Franklin Circuit Judge Thomas Wingate denied alleged “Pappygate” ringleader Gilbert “Toby” Curtsinger’s motion to suppress evidence in April of this year, which the five barrels of Wild Turkey bourbon sheriff detectives found on his property almost two years ago.
One of the most notorious bourbon heists in Kentucky’s history hit a turning point in April, as Curtsinger’s defense attorney Whitney True Lawson have argued for most of 2016 on the issue of whether detectives had legal standing to recover the evidence and search the property after they spotted bourbon barrels behind Curtsinger’s property in 2015.
Wingate issued the order denying the motion to suppress the evidence. Lawson had won a limited hearing for the motion in November, but Wingate ruled Curtsinger’s privacy rights had not been violated and detectives’ search warrants weren’t overbroad.

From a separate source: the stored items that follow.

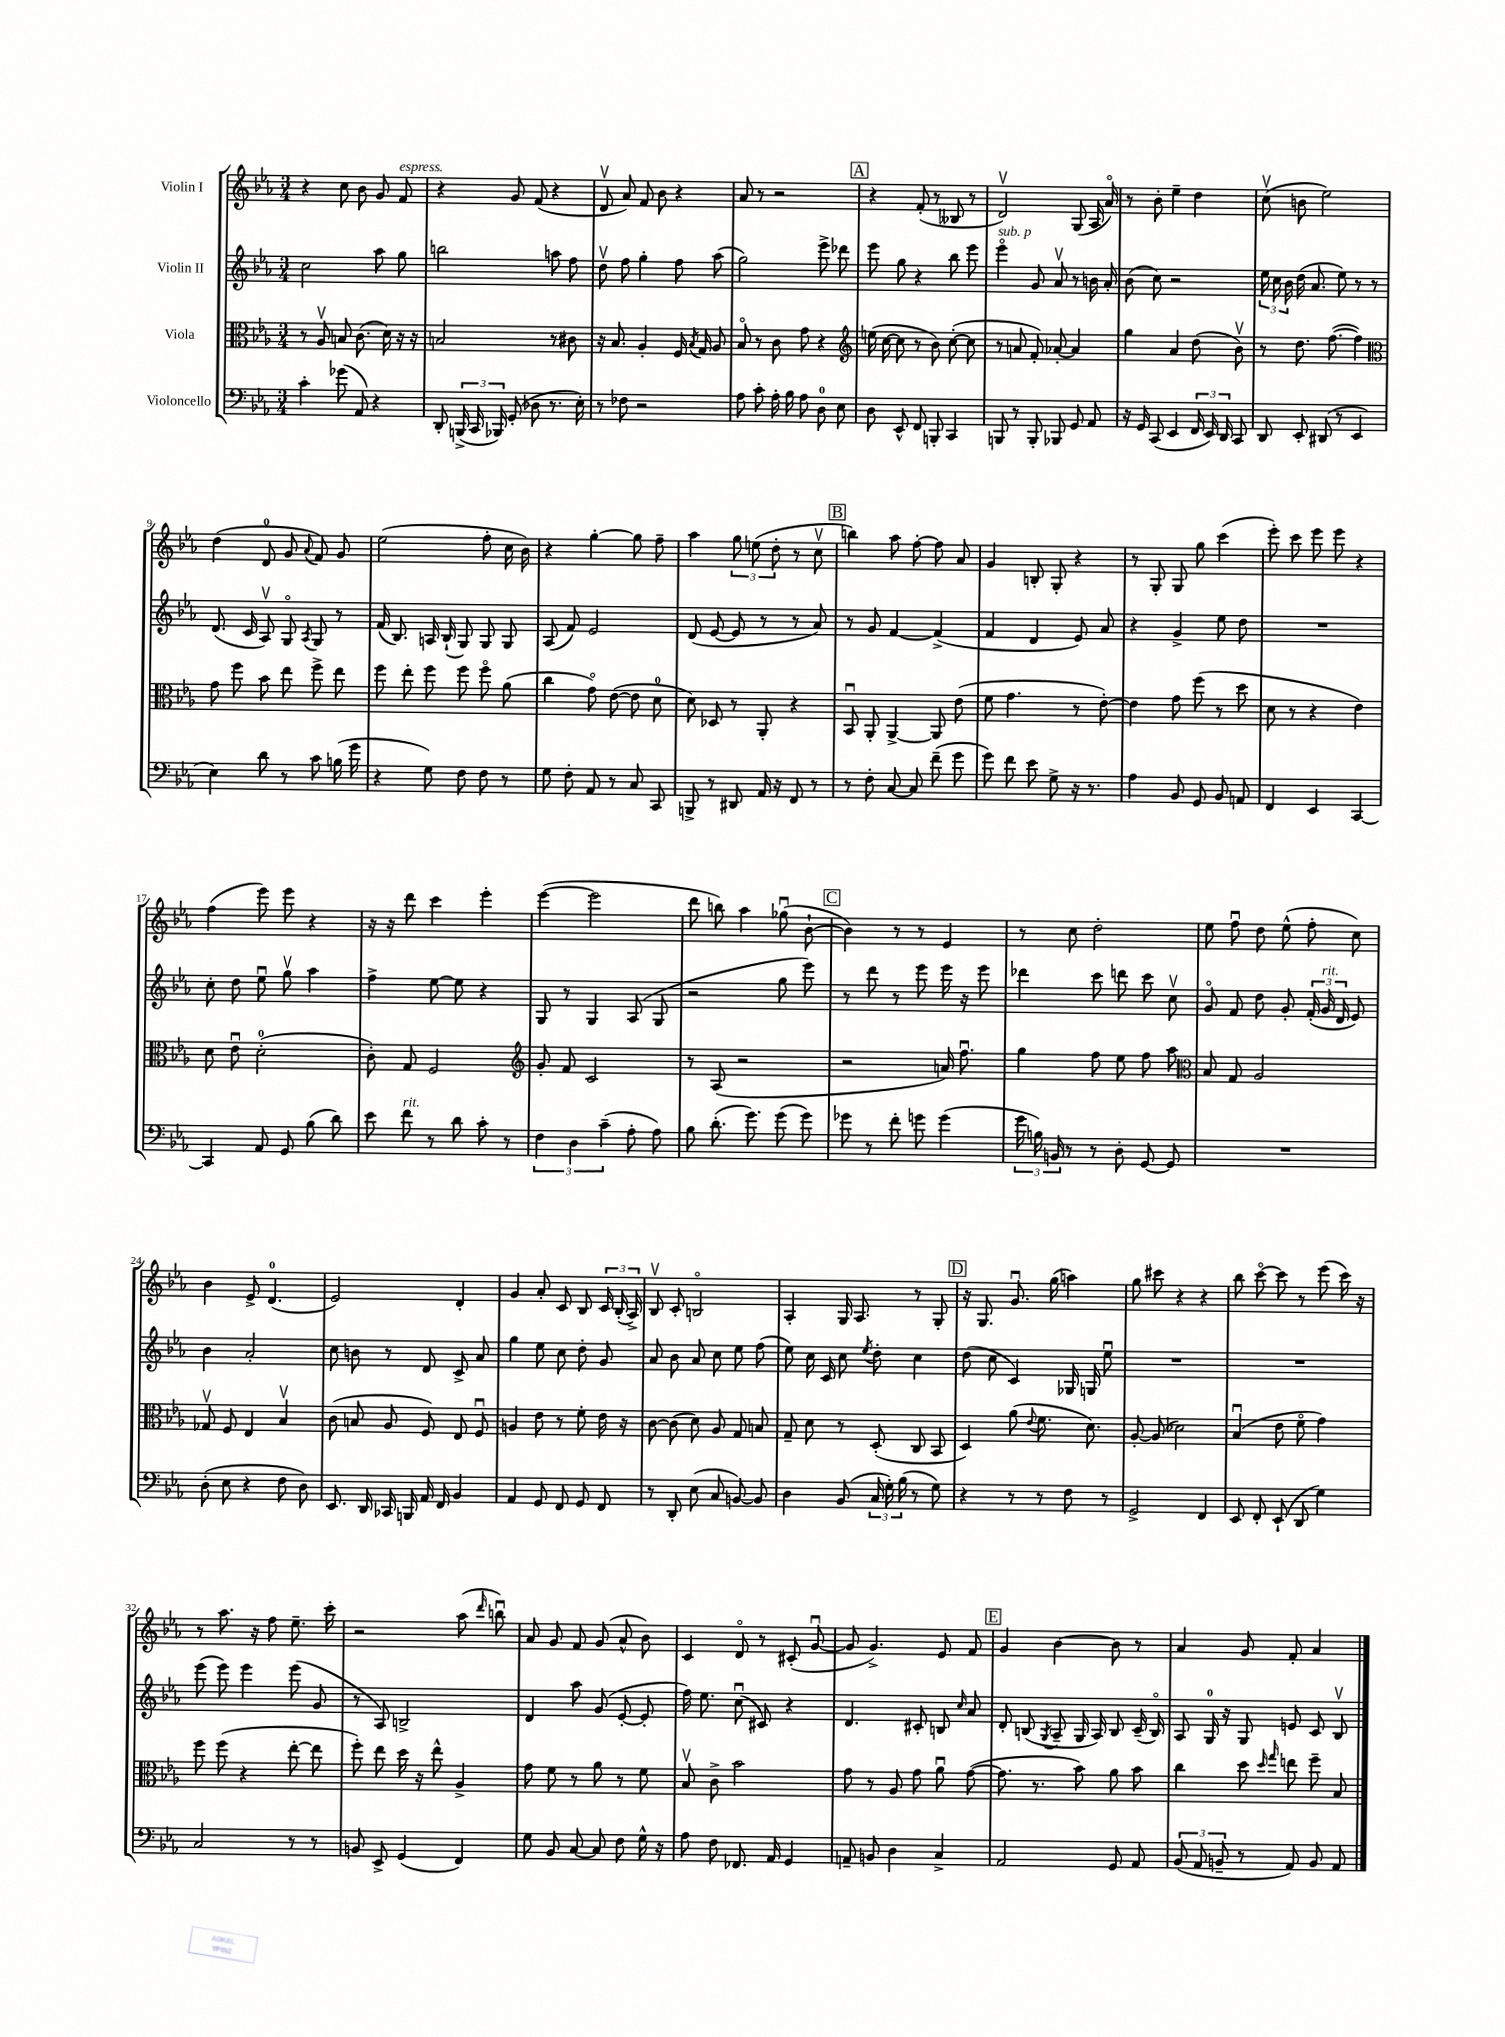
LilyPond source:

<<
\new StaffGroup <<
\new Staff = "s0" \with { instrumentName = "Violin I" } {
    \clef treble \key ees \major \numericTimeSignature \time 3/4
    \autoBeamOff r4 c''8 bes'8 g'8 f'8^\markup { \italic "espress." } |
    r4 g'8 f'8( r4 |
    d'8\upbow aes'8) f'8 bes'8 r4 |
    aes'8 r8 r2 |
    \mark \markup { \box "A" } r4 f'8-.( r8 beses8 r8 |
    d'2\upbow) g8( aes16 aes'16\flageolet) |
    r8 bes'8-. ees''4-- d''4 |
    c''8\upbow( b'8 ees''2) |
    d''4( d'8-0 g'8 \appoggiatura { aes'8 } f'8) g'8 |
    ees''2( f''8-. c''16 bes'16) |
    r4 g''4~-. g''8 f''8-- |
    aes''4 \tuplet 3/2 { g''8 e''8( d''8-. } r8 c''8\upbow |
    \mark \markup { \box "B" } b''4) aes''8 f''8~-. f''8 aes'8 |
    g'4 b8-. g8-. r4 |
    r8 g8-. g8 g''8 c'''4( |
    ees'''8-.) c'''8 ees'''8 ees'''8 r4 |
    f''4( ees'''8) ees'''8 r4 |
    r16 r16 d'''8 c'''4 ees'''4-. |
    ees'''4~( ees'''2 |
    d'''8 b''8) aes''4 ges''8\downbow( bes'8~-! |
    \mark \markup { \box "C" } bes'4) r8 r8 ees'4 |
    r8 c''8 d''2-. |
    ees''8 f''8\downbow d''8 ees''8-^( f''8-. c''8) |
    bes'4 ees'8-> d'4.-0( |
    ees'2) d'4-. |
    g'4 aes'8-. c'8 bes8 \tuplet 3/2 { c'16 bes16-.( aes16->) } |
    bes8\upbow c'8-. b2\flageolet |
    aes4-. g16 aes8. r8 g8-. |
    \mark \markup { \box "D" } r16 g8. g'8.\downbow g''16( a''4) |
    g''8 cis'''8 r4 r4 |
    bes''8 c'''8~\flageolet c'''8 r8 ees'''8( c'''16) r16 |
    r8 aes''8. r16 f''8 ees''8.-- c'''16-. |
    r2 aes''8( \grace { d'''16 } b''8\downbow) |
    aes'8 g'8 f'8 g'8( aes'8-^ bes'8) |
    c'4 d'8\flageolet r8 cis'8-.( g'8~\downbow |
    g'8 g'4.->) ees'8 f'8 |
    \mark \markup { \box "E" } g'4 bes'4~ bes'8 r8 |
    aes'4 g'8 f'8-. aes'4 \bar "|." |
}
\new Staff = "s1" \with { instrumentName = "Violin II" } {
    \clef treble \key ees \major \numericTimeSignature \time 3/4
    \autoBeamOff c''2 aes''8 g''8 |
    b''2 a''8 f''8 |
    d''8\upbow f''8 g''4-. f''8 aes''8( |
    g''2) ees'''8-> des'''8 |
    \mark \markup { \box "A" } ees'''8 g''8 r4 bes''8 ees'''8 |
    ees'''4\flageolet^\markup { \italic "sub. p" } g'8 aes'8\upbow r8 b'16 aes'16-. |
    bes'8( c''8) r2 |
    \tuplet 3/2 { ees''16 c''16 bes'16 } d''16( aes'8. ees''8) r8 r8 |
    d'8.( c'16 aes8\upbow) g8\flageolet \acciaccatura { aes8 } g8 r8 |
    f'16( bes8.) a16 bes16-!( g8) g8 g8 |
    aes8( f'8) ees'2 |
    d'8( ees'8~ ees'8 r8 r8 aes'8) |
    \mark \markup { \box "B" } r8 g'8 f'4~ f'4->( |
    f'4 d'4 ees'8) aes'8 |
    r4 g'4-> ees''8 d''8 |
    R2. |
    c''8-. d''8 ees''8\downbow g''8\upbow aes''4 |
    f''4-> ees''8~ ees''8 r4 |
    g8 r8 g4 aes8( g8 |
    r2 g''8 ees'''8) |
    \mark \markup { \box "C" } r8 d'''8 r8 ees'''8 ees'''16 r16 ees'''8 |
    des'''4 c'''8 d'''8 c'''8 c''8\upbow |
    g'8\flageolet f'8 d''8 g'8-. \tuplet 3/2 { f'16-.( g'16^\markup { \italic "rit." } d'16 } ees'8) |
    bes'4 aes'2-. |
    c''8 b'8 r8 d'8 c'8-> aes'8 |
    g''4 ees''8 c''8 d''8-. g'8 |
    aes'8 bes'8 aes'8 c''8 ees''8 f''8( |
    ees''8) c''16 c'16 c''8 \acciaccatura { ees''8 } d''8-. c''4 |
    \mark \markup { \box "D" } d''8( c''8 c'4) ges16 g16 ees''8\downbow |
    R2. |
    R2. |
    ees'''8( ees'''8) ees'''4 ees'''8( g'8 |
    r8 aes8) b2-> |
    d'4 aes''8 g'8( ees'8~-. ees'8-. |
    f''16) ees''8. c''8\downbow( cis'8) r4 |
    d'4. cis'8-. b8 \grace { c''16 } aes'8 |
    \mark \markup { \box "E" } d'8-. b8( \acciaccatura { g8 } aes8-- g16 aes16) b8 c'16--( b16\flageolet) |
    aes8 g16-0 r16 g8 e'8 c'8 bes8\upbow \bar "|." |
}
\new Staff = "s2" \with { instrumentName = "Viola" } {
    \clef alto \key ees \major \numericTimeSignature \time 3/4
    \autoBeamOff r8 aes8\upbow b8 c'8.( d'16) r16 r16 |
    b2 r8 cis'8 |
    r16 bes8. aes4-. f16 \acciaccatura { bes8 } g16 aes8 |
    bes8\flageolet r8 c'8 g'8 r4 |
    \mark \markup { \box "A" } \clef treble e''16( c''16~ c''8 r8 bes'8) c''8~-.( c''8 |
    r8 a'8 f'8-.) aes'8~-. aes'4 |
    g''4 aes'4 d''8( bes'8\upbow) |
    r8 d''8. f''8.~( f''4) |
    \clef alto g'8 f''8 bes'8 ees''8 f''8-> ees''8 |
    f''8 ees''8-. f''8 f''8 f''8\flageolet aes'8( |
    c''4 g'8\flageolet) ees'8~( ees'8 d'8-0 |
    d'8) des8 r8 aes,8-. r4 |
    \mark \markup { \box "B" } bes,8\downbow aes,8-. aes,4~-> aes,8 ees'8( |
    f'8 g'4. r8 ees'8~-.) |
    ees'4 g'8 f''8( r8 d''8 |
    d'8 r8 r4 ees'4) |
    d'8 ees'8\downbow d'2-0-.( |
    c'8-.) g8 f2 |
    \clef treble g'8-. f'8 c'2 |
    r8 aes8( r2 |
    \mark \markup { \box "C" } r2 a'16) f''8.\downbow |
    g''4 f''8 ees''8 f''8 aes''8 |
    \clef alto bes8 g8 aes2 |
    ges8\upbow f8 ees4 bes4\upbow |
    c'8( b8 aes8 f8) ees8 f8\downbow |
    a4 ees'8 r8 f'8-. ees'16 r16 |
    c'8~ c'8( d'8) aes8 g8 b8 |
    g8-- d'8 r8 d8-.( c8 bes,8 |
    \mark \markup { \box "D" } d4) aes'8( \appoggiatura { ees'8 } f'8. d'8.) |
    aes8~-. aes8( des'2) |
    bes4\downbow( ees'8 f'8\flageolet g'4) |
    f''8 f''8( r4 ees''8~-. ees''8 |
    f''8-.) ees''8 d''16 r16 ees''8-^ aes4-> |
    g'8 f'8 r8 aes'8 r8 f'8 |
    bes8\upbow c'8-> bes'2 |
    g'8 r8 aes8 g'8 aes'8\downbow g'8~( |
    \mark \markup { \box "E" } g'8. r8. bes'8) aes'8 bes'8 |
    c''4 d''8 \grace { d''16 g''16 } e''8 f''8-- bes8 \bar "|." |
}
\new Staff = "s3" \with { instrumentName = "Violoncello" } {
    \clef bass \key ees \major \numericTimeSignature \time 3/4
    \autoBeamOff c'4-. ges'8( aes,8) r4 |
    d,8-. \tuplet 3/2 { b,,16->( c,16 bes,,16) } g,8-.( des8 r8. ees16-.) |
    r8 fes8 r2 |
    aes8 c'8-. aes16-. bes16 aes8 d8-0 ees8 |
    \mark \markup { \box "A" } d8 ees,8-^ f,8 b,,8-. c,4 |
    b,,8 r8 b,,8-. bes,,8 g,8 aes,8 |
    r16 g,16 c,8( ees,4 \tuplet 3/2 { f,16 ees,16) d,16 } c,8 |
    d,8 ees,8-. dis,8( r8 ees,4 |
    ees4) d'8 r8 c'8 b16( g'16 |
    r4 g8) f8 f8 r8 |
    g8 f8-. aes,8 r8 c8 c,8 |
    b,,8-> r8 dis,8 aes,16 r16 f,8 r8 |
    \mark \markup { \box "B" } r8 f8-. c8~ c8 f'8--( g'8 |
    g'8) f'8 ees'8 g8-> r16 r8. |
    aes4 bes,8 g,8 bes,8 a,8 |
    f,4 ees,4 c,4~ |
    c,4 aes,8 g,8 bes8( d'8) |
    ees'8 f'8^\markup { \italic "rit." } r8 d'8 c'8-. r8 |
    \tuplet 3/2 { f4 d4 c'4--( } aes8-. aes8) |
    bes8 d'8.-.( g'8.) g'8( g'8) |
    \mark \markup { \box "C" } ges'8 r8 f'8-. g'8 g'4( |
    \tuplet 3/2 { g'16 b16) b,16 } r8 r8 d8-. g,8~ g,8 |
    R2. |
    d8-.( ees8 r4 f8 d8) |
    ees,8. d,16 ces,16 b,,16 aes,16 f,16 bes,4 |
    aes,4 g,8 f,8 g,8 f,8 |
    r8 d,8-. ees8( c8 b,8~) b,8 |
    d4 bes,8( \tuplet 3/2 { c16 g16-.) bes16( } r8 g8) |
    \mark \markup { \box "D" } r4 r8 r8 f8 r8 |
    g,2-> f,4 |
    ees,8 f,8-. ees,8-!( d,8 g4) |
    c2 r8 r8 |
    b,8 ees,8-> g,4( f,4) |
    g8 bes,8 c8~ c8 f8 g16-^ r16 |
    aes8 f8 fes,8. aes,16 g,4 |
    a,8-- b,8 d4 c4-> |
    \mark \markup { \box "E" } aes,2 g,8 aes,8 |
    \tuplet 3/2 { bes,8( aes,8 b,8-- } r8 aes,8) b,8 aes,8 \bar "|." |
}
>>
>>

In 2013, Buffalo Trace Distillery reported 65 cases of the rare Pappy Van Winkle Family Reserve 20 year and nine cases of Van Winkle Family Reserve Rye stolen. At the time, it was considered an inside job and there was another lead of cooked inventory books involving two individuals that were never charged.
During the hearing on True’s motion to suppress in November, sheriff’s detective Jeff Farmer, former Chief Deputy Ron Wyatt, former sheriff’s detective Rick Qualls and Curtsinger’s mother-in-law Irene McKinney, testified during the suppression hearing.
At issue was whether the detectives encroached upon Curtsinger’s expectation of privacy when they observed the barrels from commercial property off of a gravel road near his home, violated his constitutional right to privacy and whether the search warrants were too broad.
McKinney testified she had seen detectives on the property, as she resides across the road.
Wingate’s order concluded Curtsinger had no constitutional standing to challenge the five barrels detectives recovered on his property spray painted black to cover any distinguishing distillery markings.
According to law, Curtsinger carried the burden to prove his Fourth Amendment right to privacy had been violated.
Wingate concluded that expectation of privacy didn’t exist where the barrels were discovered nor were the detectives in violation given “the unmaintained, forested area land in which the officers viewed the barrels were open fields,” the order states. “The officers were in the wooded area, an open field for the sake of legal analysis, when they observed the bourbon barrels.”
True argued in the November hearing that the detectives’ search warrants lacked probable cause based on the inaccuracy of the anonymous tip, which stated the barrels were near the house on a concrete slab.
The original indictees have all pleaded out and agreed to assist in the prosecution and investigation of the case with the exception of Julie Curtsinger’s father, Robert McKinney. His charges were dropped. Wife Julie Curtsinger entered a plea of guilty according to North Carolina vs. Alford deal to possession of drug paraphernalia, a Class A misdemeanor, and second-degree, first offense possession of a controlled substance for anabolic steroids.
The order leaves Curtsinger the option of a plea deal or trial. No motions have been filed by Searcy’s attorney, William Johnson or locally known Big Bill Johnson.